27 years old, Gambia

rescued by Geo Barents during a critical rescue on the 29 March 2022

“I left Gambia when I was 19 years old. I come from a very poor family. My father could not afford school fees for me and my siblings so I had to work since I was a child. Unfortunately in Gambia, education does not go without money. If you have someone to support you financially then you can get education, if not you just drop out.

So I decided to work because education was important for me. I started working with the bread-bakers; I would have to work from 11pm until 6am, then sleep an hour or two and then go to school. After school I needed to study before I go again at work. But this life was not sustainable so I finally dropped out from school. Almost eight years ago, I decided to leave Gambia and try to find a better future for myself. I tried my luck in many countries. I first arrived in Senegal and then in Mali. I tried to work there but the situation in Mali was very unstable. I managed to save some money which took me to Burkina Faso and then to Niger.

No one could support me from back home so I worked again and saved some money again and tried to cross the desert and arrived at the border with Libya. When I reached Libya the smuggler accused me of not paying him, while I had paid him. So they took us to the prison (detention centre). There, if you do not have money to pay, they would beat you and leave you without food for almost two days. If you have money, they may sell you a pack of toast bread for 5 Libyan dinars (1 euro). The water we drank was always dirty and enough for everyone so often we had to drink the water from the toilet. 

There, if you do not have money to pay, they would beat you and leave you without food for almost two days

One of the people I was friends with in the jail got beaten to death. Before they give you food they beat you very seriously. This man was from Ivory Coast and he could not afford to pay. He was beaten that much that he lost almost all his teeth. His belly was swollen after the beating and he was vomiting everything he was eating. I was trying to smash some boiled potatoes and feed him but he was just vomiting it. His legs were completely broken and he couldn’t even go to the toilet so he had to do everything in the place he was sleeping. One day he just died. I was there when he died.

In these jails, either you pay or you die. They torture you until you pay them. I saw people getting tortured and electrocuted. Sometimes if they understand that you will never pay they just break your arms and legs and they leave somewhere in the city alone. If you try to escape from the jail they just shoot you.

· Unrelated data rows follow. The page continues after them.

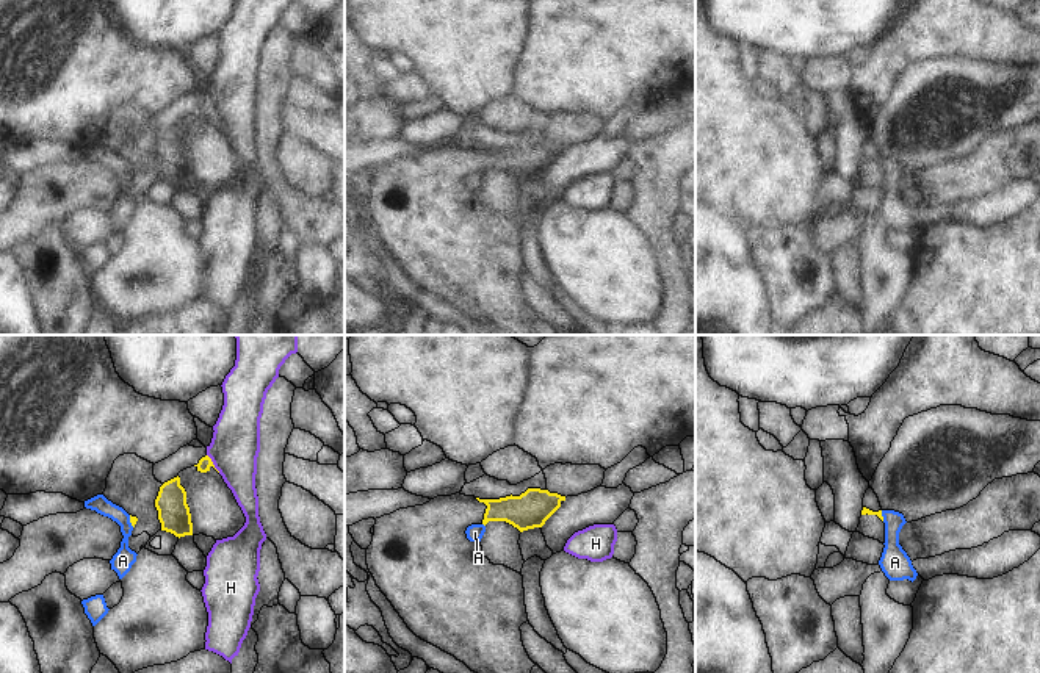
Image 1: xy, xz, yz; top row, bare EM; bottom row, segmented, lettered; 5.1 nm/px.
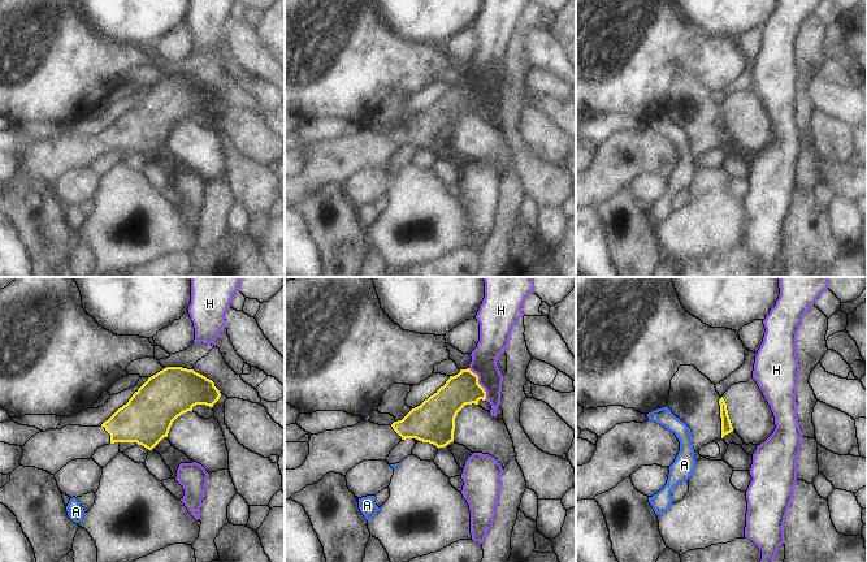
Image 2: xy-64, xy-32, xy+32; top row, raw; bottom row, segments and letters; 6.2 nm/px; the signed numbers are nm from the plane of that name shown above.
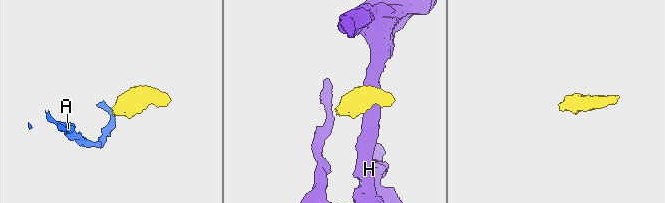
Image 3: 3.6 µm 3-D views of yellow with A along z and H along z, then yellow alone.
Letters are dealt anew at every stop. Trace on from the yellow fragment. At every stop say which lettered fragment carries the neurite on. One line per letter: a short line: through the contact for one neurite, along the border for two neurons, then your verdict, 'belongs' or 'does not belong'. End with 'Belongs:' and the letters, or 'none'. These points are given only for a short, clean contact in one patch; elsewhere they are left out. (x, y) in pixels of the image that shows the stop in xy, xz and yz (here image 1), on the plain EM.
A: xy (129, 165), (129, 171), (133, 176) | does not belong
H: xy (207, 104), (220, 121) | does not belong
Belongs: none

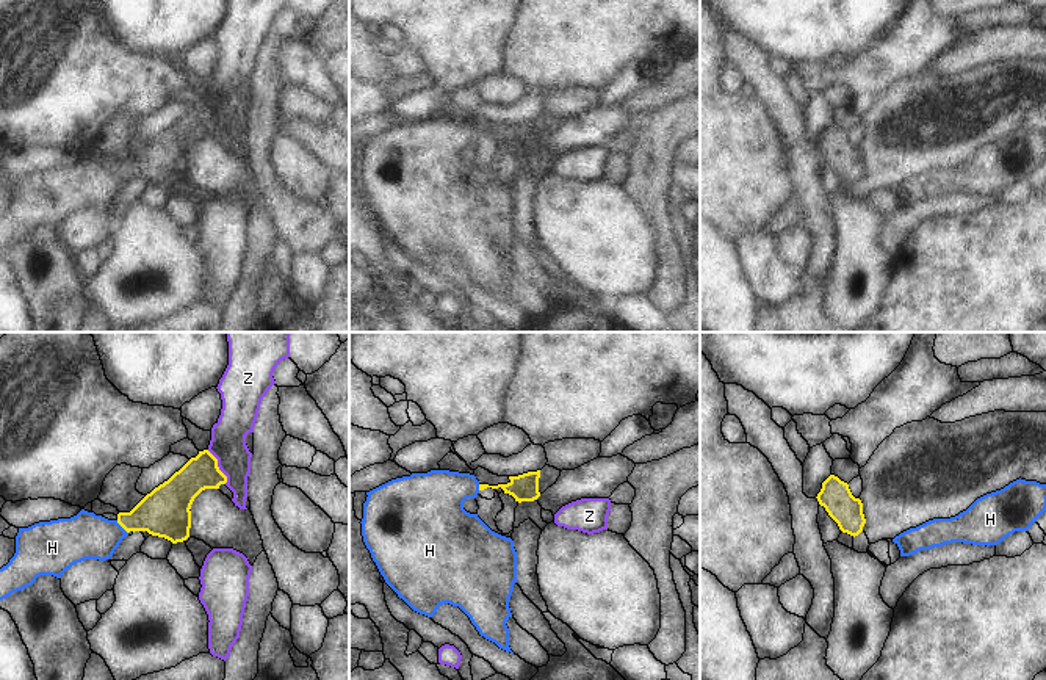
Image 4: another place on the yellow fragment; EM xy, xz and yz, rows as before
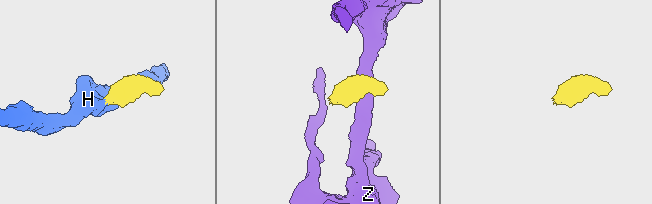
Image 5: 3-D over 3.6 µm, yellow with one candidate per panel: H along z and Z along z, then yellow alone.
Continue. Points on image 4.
H: xy (165, 162), (149, 163), (121, 174), (104, 185), (85, 185) | belongs
Z: xy (207, 99), (216, 108), (226, 132) | does not belong
Belongs: H

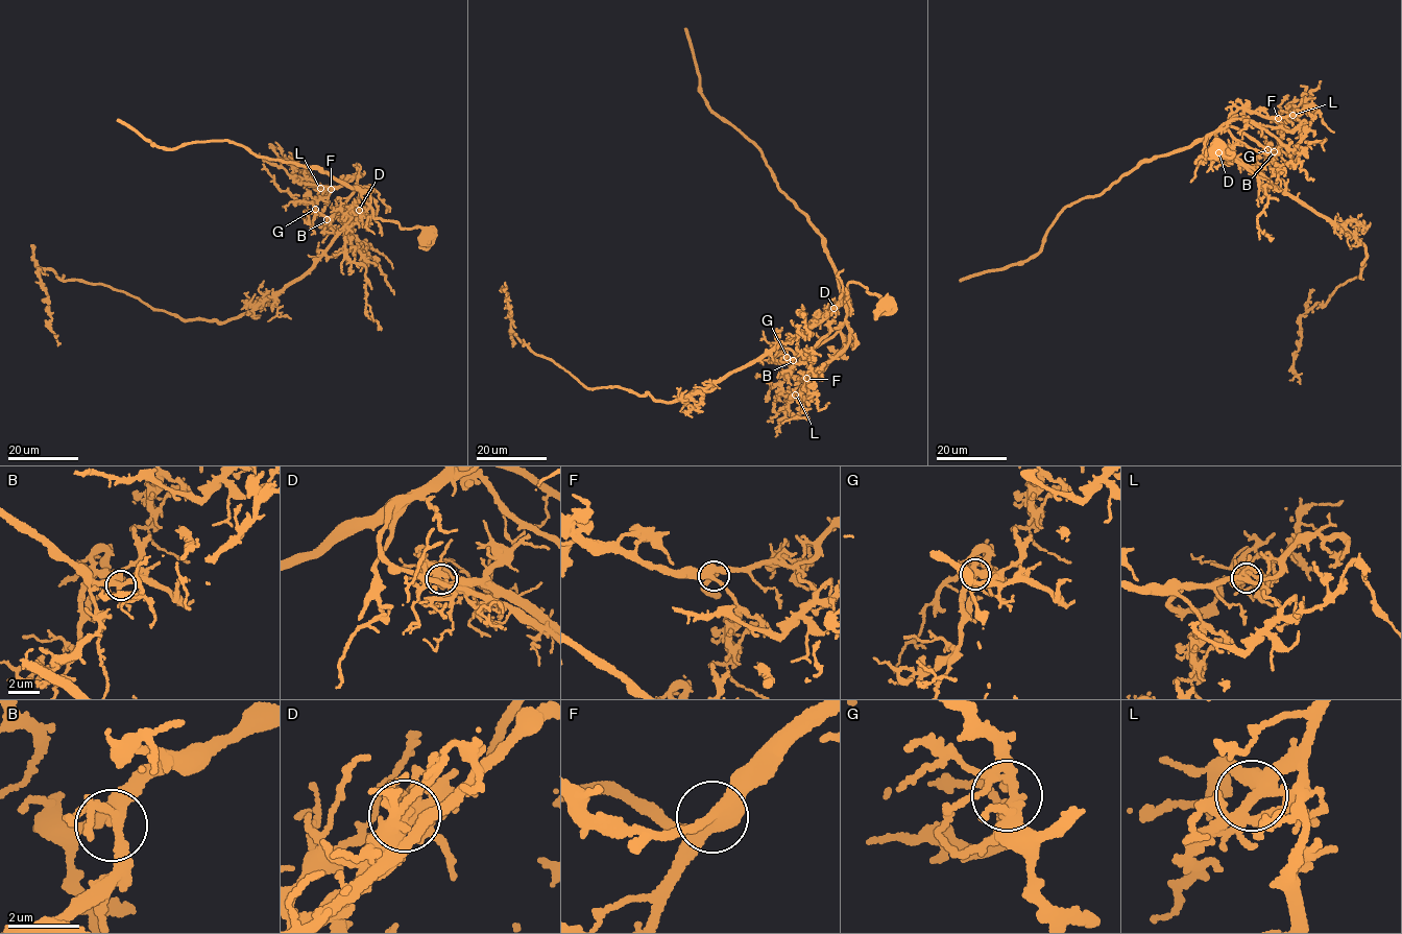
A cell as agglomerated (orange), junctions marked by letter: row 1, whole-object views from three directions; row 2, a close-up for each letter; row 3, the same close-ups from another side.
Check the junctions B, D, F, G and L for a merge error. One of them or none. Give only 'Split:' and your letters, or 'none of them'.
Split: D

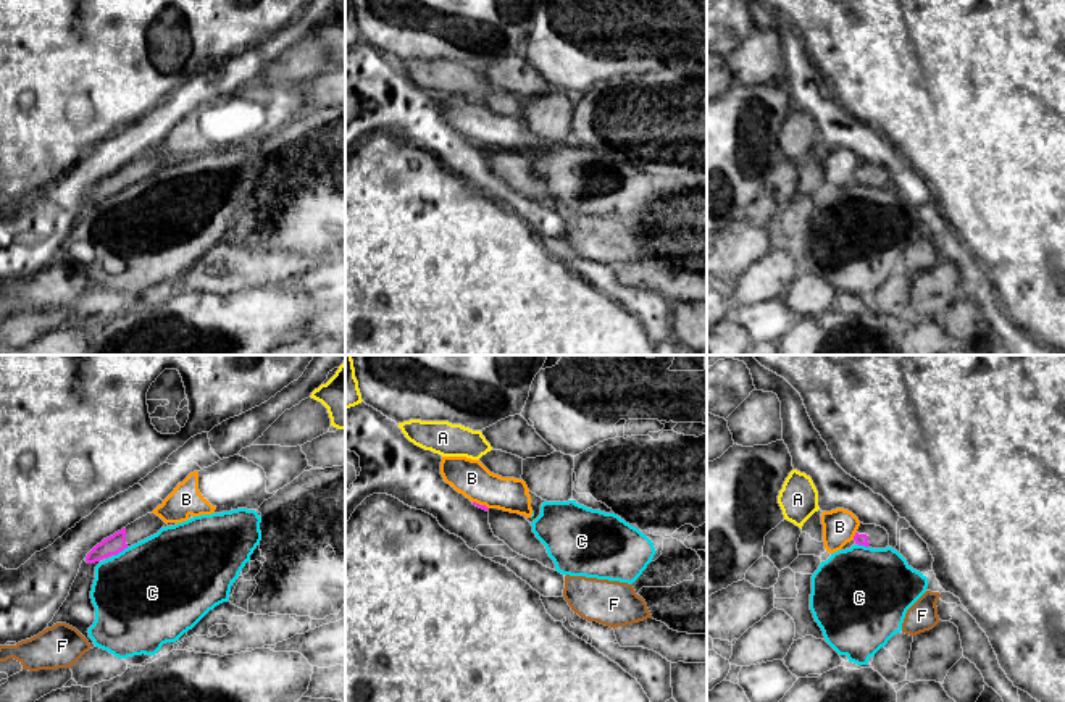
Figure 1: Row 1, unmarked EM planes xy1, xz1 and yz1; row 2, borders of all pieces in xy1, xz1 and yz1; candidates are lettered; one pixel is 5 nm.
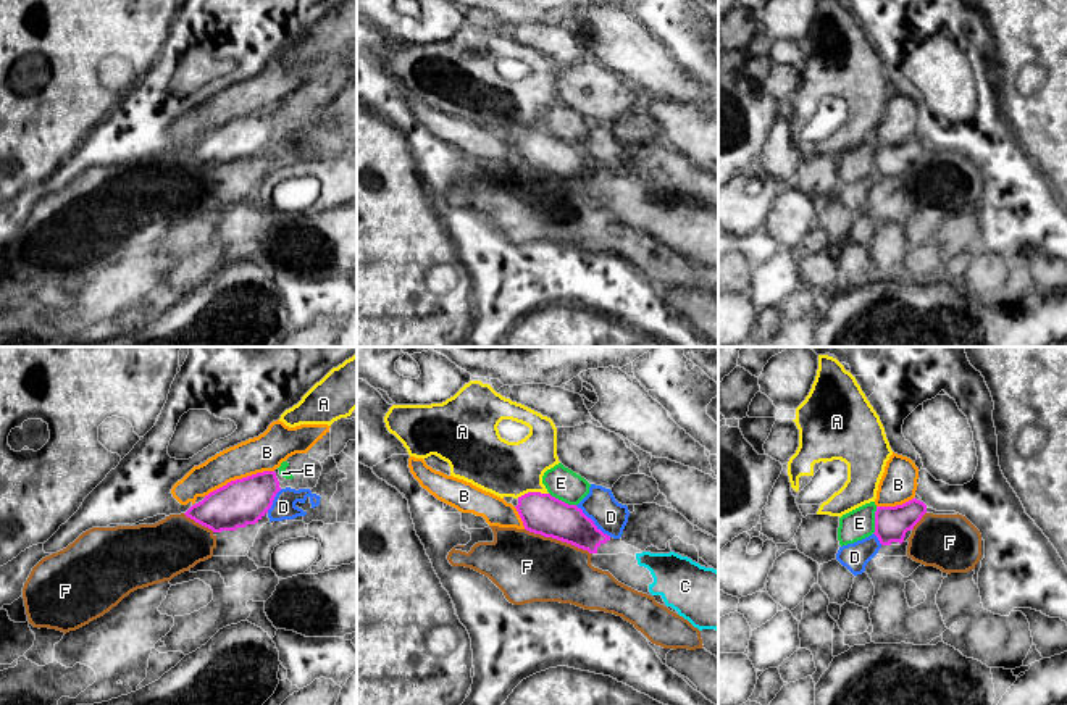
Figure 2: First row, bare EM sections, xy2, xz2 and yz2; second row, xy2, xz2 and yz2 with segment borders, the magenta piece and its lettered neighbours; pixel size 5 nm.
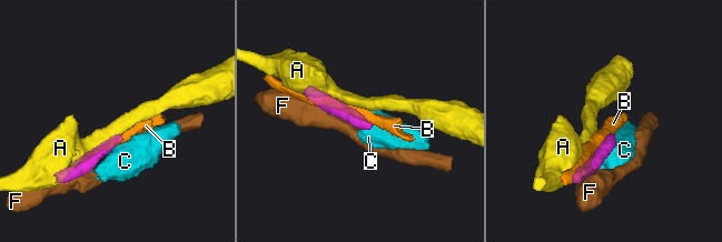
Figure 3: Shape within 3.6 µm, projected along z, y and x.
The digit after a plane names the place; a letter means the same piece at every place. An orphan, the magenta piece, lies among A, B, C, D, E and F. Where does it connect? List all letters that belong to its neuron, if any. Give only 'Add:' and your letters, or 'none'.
Add: none

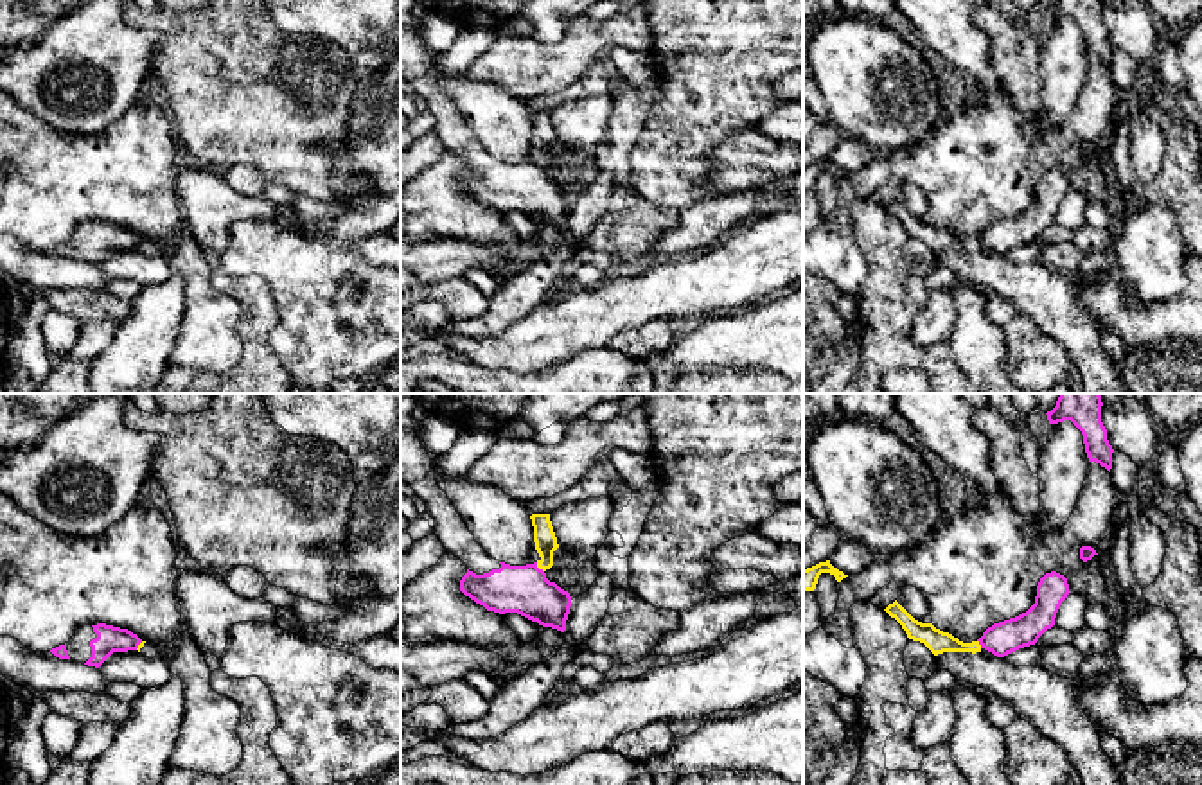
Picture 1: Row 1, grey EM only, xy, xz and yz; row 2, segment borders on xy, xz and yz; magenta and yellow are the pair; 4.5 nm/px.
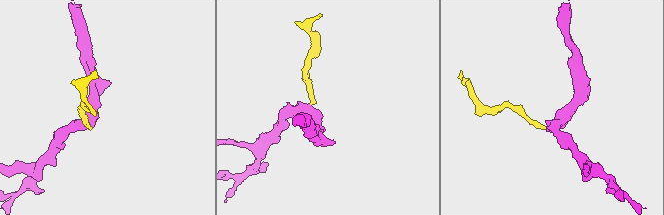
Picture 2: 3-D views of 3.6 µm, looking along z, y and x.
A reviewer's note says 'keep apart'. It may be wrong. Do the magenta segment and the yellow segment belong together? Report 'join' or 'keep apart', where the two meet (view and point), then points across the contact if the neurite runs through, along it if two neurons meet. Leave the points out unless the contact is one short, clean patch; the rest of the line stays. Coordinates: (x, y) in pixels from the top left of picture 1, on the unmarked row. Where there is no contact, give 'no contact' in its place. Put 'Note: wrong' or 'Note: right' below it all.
keep apart; contact xz (538, 166); border xz (536, 160), (543, 169)
Note: right

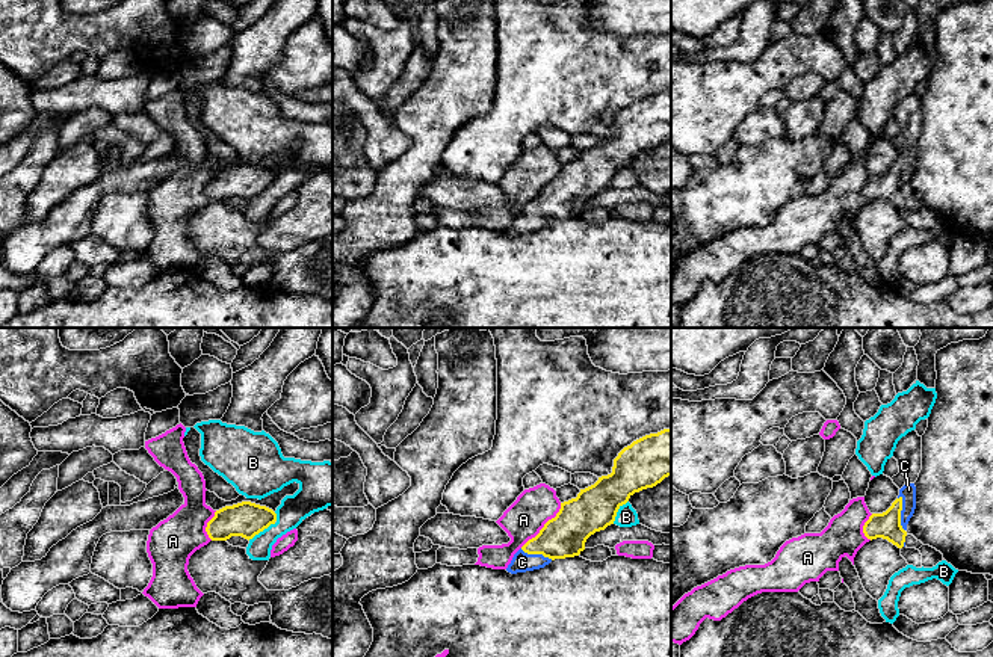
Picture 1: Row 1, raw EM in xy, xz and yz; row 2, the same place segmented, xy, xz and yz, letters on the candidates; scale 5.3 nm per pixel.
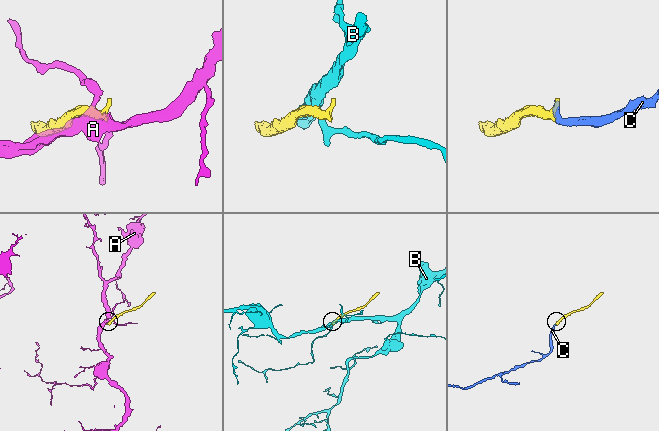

I saw more than 10 people getting killed. Everyone is undocumented there because when we enter the jail they take all our documents and rip them. So when someone dies they just throw their body in the desert.

Women in the jail were telling us that they were getting kidnapped and ganged raped. They were also forced into prostitution.

After I managed to get out of jail, I felt that I was a dead man walking. I felt that I was surrounded by enemies. I was in a foreign country where I had no one. They would throw stones at me or spit on my face in the street and I could do nothing.

I finally stayed seven years in Libya. I have seen so much.

After my time in jail, I tried to find a job. I was working in construction and I was making about 40 Libyan dinars (7.80 euros) per day. I was renting a house with other people and with this money I also had to save some for food and money in order to cross to Europe. It was almost impossible to save enough and that’s why it took me so long to cross.

The first time we were stopped by the Libyan coastguard. They started to insult us, calling us donkeys and they asked us to move to their boat. We had to follow their commands because we knew that if we did not they would shoot us. They shot on other boats in the past. 

Once we were pushed back they put us again in the prison. They took all our money, phones and all belongings. They started to ask again for money but I had spent all my money for the crossing and I had no way of communicating with my family to ask them to help me. And even if I could communicate I am almost sure that they could not afford to send me money so I only had God by then. He would be the only one who could help me.

In the second attempt to cross we were more than 11 hours in the sea. I was not afraid to die. I prefer to die in the sea than going back to Gambia empty-handed. I left Gambia empty-handed and I do not want to go back like this. It took me seven years to achieve my goal of going to Europe, I did not see my family for seven years so I wanted to continue fighting for my life. I am very proud of myself for what I achieved given all the difficulties I had. I have been thinking about the day that I will be in Europe since I was 19 years old. Back then I was only thinking about my dream to continue my education but now my main goal is to be able to see my parents again before they die. We spent seven years apart and they told me themselves that they do not care whether I have money or not, they want to see me before they die and I want to make them feel proud about their son.”